When Hormones are Being Difficult: A Rare Case and the Literature Review of Pembrolizumab-Induced Polyendocrinopathy.

Immune Checkpoint inhibitors (ICIs) such as nivolumab, pembrolizumab, and ipilimumab are monoclonal antibodies against cytotoxic T lymphocyte antigen 4 (CTLA4) or program death (PD)1 and its ligand PDL1. Agents targeting PD1, such as pembrolizumab, have shown widespread efficacy in the past and are also associated with a wide range of immune-related adverse events (irAEs), including endocrine toxicities. A 31-year-old female with a medical history significant for Stage IIb Breast cancer on chemo and immunotherapy (pembrolizumab) presented with nausea, vomiting, and generalized abdominal pain. Laboratory studies showed a blood glucose level of 356 mg/dl, elevated Anion gap 18 meq/L, beta-hydroxybutyrate 46 mg/d, and low C-peptide levels <0.10 ng/ml. The patient was treated for Diabetic Ketoacidosis (DKA). Further testing revealed high Thyroid Stimulating Hormone (TSH) levels along with elevated thyroid peroxidase levels of 38 IU/L. After discharge from the hospital on insulin and levothyroxine therapy, the patient reported increasing fatigue and further testing revealed low cortisol levels <0.5 mcg/dl with elevated ACTH consistent with primary adrenal insufficiency.

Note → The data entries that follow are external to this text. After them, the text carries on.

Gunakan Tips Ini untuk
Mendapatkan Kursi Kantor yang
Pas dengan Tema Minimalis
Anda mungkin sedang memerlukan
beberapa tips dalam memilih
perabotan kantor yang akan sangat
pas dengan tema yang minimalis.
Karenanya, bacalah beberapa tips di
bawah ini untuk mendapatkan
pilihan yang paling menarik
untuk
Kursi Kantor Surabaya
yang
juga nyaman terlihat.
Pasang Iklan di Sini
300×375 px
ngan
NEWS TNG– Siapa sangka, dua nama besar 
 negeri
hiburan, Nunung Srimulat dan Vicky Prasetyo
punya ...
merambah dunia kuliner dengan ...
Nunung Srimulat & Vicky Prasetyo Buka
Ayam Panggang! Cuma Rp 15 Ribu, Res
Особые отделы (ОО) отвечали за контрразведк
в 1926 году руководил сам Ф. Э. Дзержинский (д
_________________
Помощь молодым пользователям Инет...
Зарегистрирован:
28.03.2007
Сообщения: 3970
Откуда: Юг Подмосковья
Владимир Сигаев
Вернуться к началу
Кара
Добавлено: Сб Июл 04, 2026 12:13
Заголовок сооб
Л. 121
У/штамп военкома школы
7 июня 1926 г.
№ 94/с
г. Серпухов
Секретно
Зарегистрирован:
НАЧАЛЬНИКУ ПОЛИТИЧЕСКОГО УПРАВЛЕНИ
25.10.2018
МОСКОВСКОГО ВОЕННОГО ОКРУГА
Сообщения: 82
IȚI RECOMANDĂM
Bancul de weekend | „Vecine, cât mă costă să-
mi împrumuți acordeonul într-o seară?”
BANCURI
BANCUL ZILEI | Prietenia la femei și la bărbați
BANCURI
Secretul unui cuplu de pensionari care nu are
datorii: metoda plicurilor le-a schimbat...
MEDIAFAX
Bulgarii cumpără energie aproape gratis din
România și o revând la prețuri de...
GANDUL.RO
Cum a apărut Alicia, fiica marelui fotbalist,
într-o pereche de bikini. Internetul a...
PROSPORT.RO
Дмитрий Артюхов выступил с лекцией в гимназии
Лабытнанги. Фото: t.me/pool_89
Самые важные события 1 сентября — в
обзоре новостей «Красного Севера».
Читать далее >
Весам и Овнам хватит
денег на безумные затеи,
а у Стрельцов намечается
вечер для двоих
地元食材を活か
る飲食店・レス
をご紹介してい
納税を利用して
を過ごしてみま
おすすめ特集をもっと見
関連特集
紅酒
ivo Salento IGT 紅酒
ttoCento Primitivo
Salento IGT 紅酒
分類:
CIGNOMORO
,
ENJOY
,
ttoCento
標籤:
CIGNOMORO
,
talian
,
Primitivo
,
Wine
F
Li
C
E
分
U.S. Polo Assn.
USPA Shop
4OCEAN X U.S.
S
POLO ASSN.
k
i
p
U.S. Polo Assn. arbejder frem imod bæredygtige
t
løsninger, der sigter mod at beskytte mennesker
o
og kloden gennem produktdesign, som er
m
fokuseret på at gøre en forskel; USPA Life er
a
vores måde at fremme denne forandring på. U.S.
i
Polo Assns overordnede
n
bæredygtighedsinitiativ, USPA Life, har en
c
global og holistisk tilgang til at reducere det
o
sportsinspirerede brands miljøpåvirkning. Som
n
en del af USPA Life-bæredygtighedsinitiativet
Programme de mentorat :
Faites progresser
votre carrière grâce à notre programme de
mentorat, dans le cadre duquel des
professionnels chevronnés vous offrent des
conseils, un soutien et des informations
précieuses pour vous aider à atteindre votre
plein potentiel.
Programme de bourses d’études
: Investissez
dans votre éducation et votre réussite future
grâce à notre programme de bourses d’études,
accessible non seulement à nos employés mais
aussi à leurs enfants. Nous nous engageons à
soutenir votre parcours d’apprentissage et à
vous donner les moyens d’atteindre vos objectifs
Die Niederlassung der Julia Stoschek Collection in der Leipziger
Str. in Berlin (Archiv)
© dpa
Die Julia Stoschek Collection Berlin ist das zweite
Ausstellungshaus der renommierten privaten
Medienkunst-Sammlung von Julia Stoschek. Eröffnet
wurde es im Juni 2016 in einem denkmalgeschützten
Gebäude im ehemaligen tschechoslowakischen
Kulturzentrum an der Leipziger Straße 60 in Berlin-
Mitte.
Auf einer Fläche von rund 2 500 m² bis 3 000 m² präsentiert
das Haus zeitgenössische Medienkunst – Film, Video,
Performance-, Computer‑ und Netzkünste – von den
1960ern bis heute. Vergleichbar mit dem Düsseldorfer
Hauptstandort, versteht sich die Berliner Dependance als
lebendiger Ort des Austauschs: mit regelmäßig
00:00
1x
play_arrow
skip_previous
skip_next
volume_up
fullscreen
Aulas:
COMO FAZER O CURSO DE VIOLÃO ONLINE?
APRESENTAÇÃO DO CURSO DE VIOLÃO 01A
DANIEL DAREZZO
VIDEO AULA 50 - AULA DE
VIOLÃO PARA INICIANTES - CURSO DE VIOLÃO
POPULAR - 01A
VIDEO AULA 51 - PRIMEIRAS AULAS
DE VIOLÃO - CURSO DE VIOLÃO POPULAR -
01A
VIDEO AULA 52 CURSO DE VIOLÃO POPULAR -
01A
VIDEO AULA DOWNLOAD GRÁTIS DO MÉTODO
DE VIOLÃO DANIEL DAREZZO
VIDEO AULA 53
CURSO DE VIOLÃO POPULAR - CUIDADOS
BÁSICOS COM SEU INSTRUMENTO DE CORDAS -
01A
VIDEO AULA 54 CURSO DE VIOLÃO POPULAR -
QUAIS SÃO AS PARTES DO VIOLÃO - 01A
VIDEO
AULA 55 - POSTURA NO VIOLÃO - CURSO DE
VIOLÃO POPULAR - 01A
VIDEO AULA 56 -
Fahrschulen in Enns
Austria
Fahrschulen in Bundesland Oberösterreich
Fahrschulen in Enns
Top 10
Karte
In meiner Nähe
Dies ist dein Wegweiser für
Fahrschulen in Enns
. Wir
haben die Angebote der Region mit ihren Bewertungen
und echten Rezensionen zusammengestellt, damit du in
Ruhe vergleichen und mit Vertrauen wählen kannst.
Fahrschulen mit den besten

The patient was started on hydrocortisone therapy with improvement in symptoms. Endocrine toxicities are not uncommon in patients receiving pembrolizumab, but polyendocrinopathy in a relatively rare side effect of pembrolizumab. Only a few cases of pembrolizumab-induced polyendocrinopathy have been reported so far which we have mentioned in this article. While patients are on immunotherapy, close monitoring for clinical signs & symptoms can lead to an early diagnosis, substantially improving morbidity and mortality.